• YOUR ASSIGNMENT: This exercise asks for a copy of each line in the records below with the word "they" in it.

• RECORDS FOR THE EXERCISE:
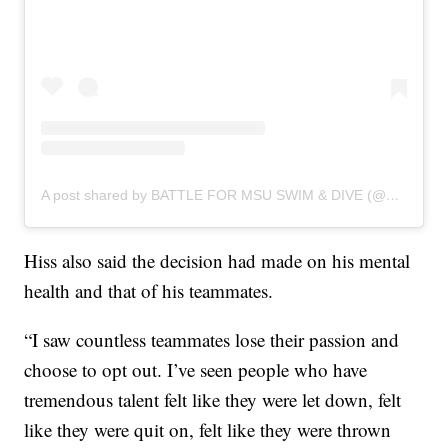
A post shared by BATTLE FOR MSU SWIM & DIVE (@battleforspartanswimanddive)
Hiss also said the decision had made on his mental
health and that of his teammates.
“I saw countless teammates lose their passion and
choose to opt out. I’ve seen people who have
tremendous talent felt like they were let down, felt
like they were quit on, felt like they were thrown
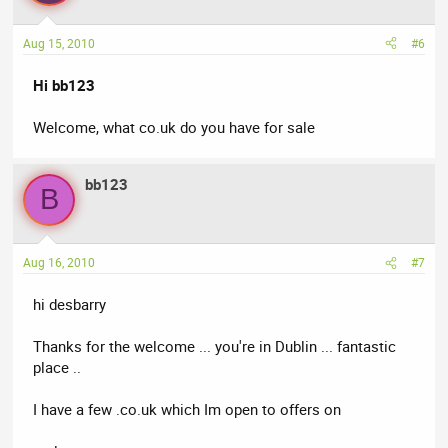
Aug 15, 2010
#6
Hi bb123
Welcome, what co.uk do you have for sale
bb123
B
Aug 16, 2010
#7
hi desbarry
Thanks for the welcome ... you're in Dublin ... fantastic
place ..
I have a few .co.uk which Im open to offers on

• ANSWER SPACE:
tremendous talent felt like they were let down, felt
like they were quit on, felt like they were thrown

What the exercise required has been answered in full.